The promise of Internet marketing has always been about measurement.
“It’s the most measurable medium ever!”
“We can make minute measurements of individual behavior!”
“We will finally know which half of our advertising dollar is being wasted!”
But we got it wrong right from the start. That first statement is not true in the least. The Internet may be the most measured, but not the most measurable.
Direct mail is much more measurable.
Direct sales are much more measurable.
Telemarketing is much more measurable.
Infomercials are much more measurable.
Yes, we have more data than ever before, but we’re measuring whatever we can rather than what we should. Click-throughs, page views, and conversion rates are the results of working with the data we have rather than what is important to the enterprise.
We found this wonderful, shiny data shovel and we’ve been digging ourselves deeper and deeper into a hole of improper expectation. We succeeded in getting our online budgets by giving the impression that online advertising and marketing are exact sciences.
We have fervently embraced every new technology and every new data set and hailed them as being so much better than sliced bread.
Advertising clicks delineate impression impact.
Search keywords reveal actual intent.
On-site behavior exposes individual desires.
Social media sentiment delivers exact brand awareness and sentiment.
It just ain’t so.
A last week’s eMetrics Summit in Dusseldorf, Rory Sutherland, vice chairman, Ogilvy Group U.K. brought the point home in his inimitable fashion.
He said, advertising and marketing are not exact sciences. There is not a single answer that is demonstrably the right answer to a given advertising or marketing question. There is no best creative, best list, best medium, or best offer. Humans are not rational. There are too many variables and too many permutations. You can’t tabulate what a person might do with anything that even approaches precision.
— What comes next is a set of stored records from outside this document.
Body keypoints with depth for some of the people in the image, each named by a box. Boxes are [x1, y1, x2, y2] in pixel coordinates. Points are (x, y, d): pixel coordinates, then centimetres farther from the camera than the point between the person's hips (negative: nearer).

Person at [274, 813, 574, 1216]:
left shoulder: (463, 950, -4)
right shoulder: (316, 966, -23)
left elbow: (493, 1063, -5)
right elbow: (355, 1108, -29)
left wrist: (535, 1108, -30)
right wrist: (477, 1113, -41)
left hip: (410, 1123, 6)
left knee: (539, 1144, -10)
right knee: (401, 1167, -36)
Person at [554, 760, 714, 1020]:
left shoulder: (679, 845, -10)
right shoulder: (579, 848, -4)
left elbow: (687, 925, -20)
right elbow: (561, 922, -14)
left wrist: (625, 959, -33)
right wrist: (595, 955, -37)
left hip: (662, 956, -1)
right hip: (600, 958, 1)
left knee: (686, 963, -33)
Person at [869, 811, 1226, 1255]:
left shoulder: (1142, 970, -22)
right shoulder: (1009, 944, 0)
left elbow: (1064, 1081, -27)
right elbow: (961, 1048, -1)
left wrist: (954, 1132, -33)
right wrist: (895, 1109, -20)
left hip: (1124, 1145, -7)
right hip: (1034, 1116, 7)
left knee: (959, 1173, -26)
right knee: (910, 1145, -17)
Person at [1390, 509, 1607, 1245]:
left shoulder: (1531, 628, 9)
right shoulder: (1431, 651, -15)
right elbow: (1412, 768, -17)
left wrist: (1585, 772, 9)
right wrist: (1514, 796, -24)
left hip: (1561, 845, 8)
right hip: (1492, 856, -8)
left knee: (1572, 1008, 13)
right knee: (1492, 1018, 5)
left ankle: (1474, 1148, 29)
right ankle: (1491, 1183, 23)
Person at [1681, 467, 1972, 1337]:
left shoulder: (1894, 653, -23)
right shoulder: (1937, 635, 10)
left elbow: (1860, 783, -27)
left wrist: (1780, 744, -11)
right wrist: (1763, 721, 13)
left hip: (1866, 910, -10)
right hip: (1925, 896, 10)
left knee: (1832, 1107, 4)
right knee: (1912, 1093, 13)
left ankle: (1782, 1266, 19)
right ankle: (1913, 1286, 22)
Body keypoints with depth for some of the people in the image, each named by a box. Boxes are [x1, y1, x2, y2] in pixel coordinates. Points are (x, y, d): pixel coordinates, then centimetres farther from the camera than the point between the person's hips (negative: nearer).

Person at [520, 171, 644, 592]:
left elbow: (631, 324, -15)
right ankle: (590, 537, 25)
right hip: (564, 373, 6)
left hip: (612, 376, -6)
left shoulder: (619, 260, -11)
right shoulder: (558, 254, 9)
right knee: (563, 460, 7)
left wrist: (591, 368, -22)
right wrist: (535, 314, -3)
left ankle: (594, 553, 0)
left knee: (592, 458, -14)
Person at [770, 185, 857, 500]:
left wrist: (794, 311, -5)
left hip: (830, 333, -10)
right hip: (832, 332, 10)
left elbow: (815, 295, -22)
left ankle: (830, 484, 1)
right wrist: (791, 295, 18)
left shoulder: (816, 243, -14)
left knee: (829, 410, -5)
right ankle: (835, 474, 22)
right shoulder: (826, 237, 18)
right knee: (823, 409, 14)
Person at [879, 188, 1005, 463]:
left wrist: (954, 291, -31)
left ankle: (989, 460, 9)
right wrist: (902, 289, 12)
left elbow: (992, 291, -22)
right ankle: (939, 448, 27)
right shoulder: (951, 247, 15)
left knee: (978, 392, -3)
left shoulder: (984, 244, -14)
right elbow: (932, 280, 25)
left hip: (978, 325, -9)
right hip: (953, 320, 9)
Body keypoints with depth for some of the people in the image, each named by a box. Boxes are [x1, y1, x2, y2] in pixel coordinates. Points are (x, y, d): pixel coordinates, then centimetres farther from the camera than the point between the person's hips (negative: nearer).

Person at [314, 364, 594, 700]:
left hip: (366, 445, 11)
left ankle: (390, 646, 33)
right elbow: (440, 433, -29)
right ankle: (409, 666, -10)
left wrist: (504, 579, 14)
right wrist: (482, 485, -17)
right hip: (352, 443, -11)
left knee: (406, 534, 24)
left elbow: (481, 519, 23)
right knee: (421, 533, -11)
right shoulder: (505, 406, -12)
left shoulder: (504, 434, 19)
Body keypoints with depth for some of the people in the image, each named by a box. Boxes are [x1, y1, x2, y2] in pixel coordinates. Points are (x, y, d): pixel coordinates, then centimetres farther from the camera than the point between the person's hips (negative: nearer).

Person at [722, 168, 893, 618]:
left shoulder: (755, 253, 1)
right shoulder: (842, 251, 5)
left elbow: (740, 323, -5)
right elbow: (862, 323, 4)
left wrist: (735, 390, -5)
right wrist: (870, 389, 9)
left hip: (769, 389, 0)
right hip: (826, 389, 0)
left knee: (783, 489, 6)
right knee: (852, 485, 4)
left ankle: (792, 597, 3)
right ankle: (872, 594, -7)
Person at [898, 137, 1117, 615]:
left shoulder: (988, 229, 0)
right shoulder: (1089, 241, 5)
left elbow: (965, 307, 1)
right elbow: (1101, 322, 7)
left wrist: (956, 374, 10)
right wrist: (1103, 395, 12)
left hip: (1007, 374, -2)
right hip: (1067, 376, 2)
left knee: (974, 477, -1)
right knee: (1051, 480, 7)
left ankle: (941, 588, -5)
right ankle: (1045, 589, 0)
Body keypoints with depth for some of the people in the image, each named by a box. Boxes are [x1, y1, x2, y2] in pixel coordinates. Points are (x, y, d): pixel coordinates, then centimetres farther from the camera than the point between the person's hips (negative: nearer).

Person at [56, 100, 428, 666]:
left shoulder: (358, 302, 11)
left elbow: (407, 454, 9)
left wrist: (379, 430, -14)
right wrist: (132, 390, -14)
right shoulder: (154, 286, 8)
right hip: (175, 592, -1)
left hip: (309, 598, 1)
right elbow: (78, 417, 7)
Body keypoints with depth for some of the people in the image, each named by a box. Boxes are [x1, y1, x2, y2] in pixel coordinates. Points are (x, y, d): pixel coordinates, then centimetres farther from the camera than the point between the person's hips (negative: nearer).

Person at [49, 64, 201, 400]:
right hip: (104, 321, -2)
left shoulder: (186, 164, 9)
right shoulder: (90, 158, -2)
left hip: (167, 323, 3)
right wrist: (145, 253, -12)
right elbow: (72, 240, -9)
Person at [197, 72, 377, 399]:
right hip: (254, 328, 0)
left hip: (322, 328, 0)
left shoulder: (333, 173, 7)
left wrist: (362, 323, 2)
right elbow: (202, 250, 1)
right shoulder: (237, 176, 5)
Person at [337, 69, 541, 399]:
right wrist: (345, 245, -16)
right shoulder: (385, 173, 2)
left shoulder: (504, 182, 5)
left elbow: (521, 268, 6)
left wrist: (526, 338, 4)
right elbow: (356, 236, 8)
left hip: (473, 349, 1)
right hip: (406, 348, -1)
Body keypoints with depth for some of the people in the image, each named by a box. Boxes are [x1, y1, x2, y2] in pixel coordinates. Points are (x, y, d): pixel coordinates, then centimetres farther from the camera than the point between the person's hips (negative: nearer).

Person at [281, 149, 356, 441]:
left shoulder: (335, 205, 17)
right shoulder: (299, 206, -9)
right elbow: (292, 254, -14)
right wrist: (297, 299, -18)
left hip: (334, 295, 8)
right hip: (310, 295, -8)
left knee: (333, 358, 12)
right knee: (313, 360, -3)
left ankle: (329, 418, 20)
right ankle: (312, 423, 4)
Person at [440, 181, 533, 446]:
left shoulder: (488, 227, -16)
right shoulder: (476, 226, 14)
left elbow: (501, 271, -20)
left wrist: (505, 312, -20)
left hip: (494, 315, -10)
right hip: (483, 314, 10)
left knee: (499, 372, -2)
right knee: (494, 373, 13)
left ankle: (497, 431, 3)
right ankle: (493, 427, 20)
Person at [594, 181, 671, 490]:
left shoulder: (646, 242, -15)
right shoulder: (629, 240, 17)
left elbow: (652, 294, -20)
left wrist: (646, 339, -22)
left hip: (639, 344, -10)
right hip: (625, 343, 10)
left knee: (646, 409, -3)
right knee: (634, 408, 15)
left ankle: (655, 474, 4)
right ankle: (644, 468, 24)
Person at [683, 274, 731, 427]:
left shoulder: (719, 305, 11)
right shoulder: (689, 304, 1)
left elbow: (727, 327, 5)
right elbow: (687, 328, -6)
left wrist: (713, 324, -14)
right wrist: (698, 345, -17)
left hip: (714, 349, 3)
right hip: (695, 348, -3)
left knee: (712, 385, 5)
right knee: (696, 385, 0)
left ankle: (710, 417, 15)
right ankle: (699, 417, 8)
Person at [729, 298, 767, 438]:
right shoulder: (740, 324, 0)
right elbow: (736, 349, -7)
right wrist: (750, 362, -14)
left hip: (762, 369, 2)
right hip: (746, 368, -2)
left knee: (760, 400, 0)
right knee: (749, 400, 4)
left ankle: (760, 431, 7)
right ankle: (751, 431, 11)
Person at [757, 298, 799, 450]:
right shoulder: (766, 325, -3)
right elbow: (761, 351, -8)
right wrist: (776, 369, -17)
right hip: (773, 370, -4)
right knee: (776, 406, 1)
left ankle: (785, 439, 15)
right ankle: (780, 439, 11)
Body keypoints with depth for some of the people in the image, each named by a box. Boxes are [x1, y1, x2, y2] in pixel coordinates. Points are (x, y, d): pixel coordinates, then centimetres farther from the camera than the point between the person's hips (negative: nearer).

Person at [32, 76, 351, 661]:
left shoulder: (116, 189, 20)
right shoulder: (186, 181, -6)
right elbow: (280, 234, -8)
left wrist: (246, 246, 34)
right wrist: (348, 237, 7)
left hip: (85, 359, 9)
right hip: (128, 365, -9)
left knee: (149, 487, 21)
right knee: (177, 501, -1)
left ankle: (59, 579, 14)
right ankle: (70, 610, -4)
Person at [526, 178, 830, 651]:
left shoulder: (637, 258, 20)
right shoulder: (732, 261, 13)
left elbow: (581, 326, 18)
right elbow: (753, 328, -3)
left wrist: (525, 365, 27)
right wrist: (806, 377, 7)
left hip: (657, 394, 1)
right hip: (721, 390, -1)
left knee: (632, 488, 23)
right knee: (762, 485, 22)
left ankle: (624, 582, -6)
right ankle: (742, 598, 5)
And as David Weinberger likes to say, “The universe is analog, messy, complex and subject to many interpretations.”
And while we do not have the luxury of working with constants and laws and certitude, we can still find a great deal of value.
We just have to set the proper level of expectation and get the budget keepers to understand what Bob Page, VP of analytics platforms and delivery at eBay means when he says we are not accountants; we are statisticians. We do not count beans; we deal in probabilities and likelihoods.
If you are comfortable with uncertainty, then you can take the metrics to their logical conclusion. This was the topic of the eMetrics Summit’s sister conference, Predictive Analytics World. That’s where data scientists and higher math types rub shoulders with those who are trying to apply said equations to business problems.
Machine learning and big data heavy lifting do not depend on certainty, but on approximations. They are in the business of building mathematical models of our world in order to make a better guess at who is most likely to buy, who might commit credit card fraud, and what’s the best price spread for insurance plans.
They do not create a documentary photograph of the world – but a model. And as George Box quotably wrote, “All models are wrong, but some are useful. “
Whether you are trying to get more people to engage with your brand, make a bigger splash with the best possible tweet, or increase sales on your website, the miraculous, modern, digital computing machine can extrapolate ad infinitum. But it cannot create the model out of thin air.
Humans are required to decide what ingredients should go into the recipe before the computer oven can cook the results for us. Knowledge, cognition, ingenuity, creativity, and inspiration will always be in demand.
Senior managers will value those traits more than huge data sets once they follow Sutherland’s imperative to use data as an aid to thinking, not a substitute for thinking.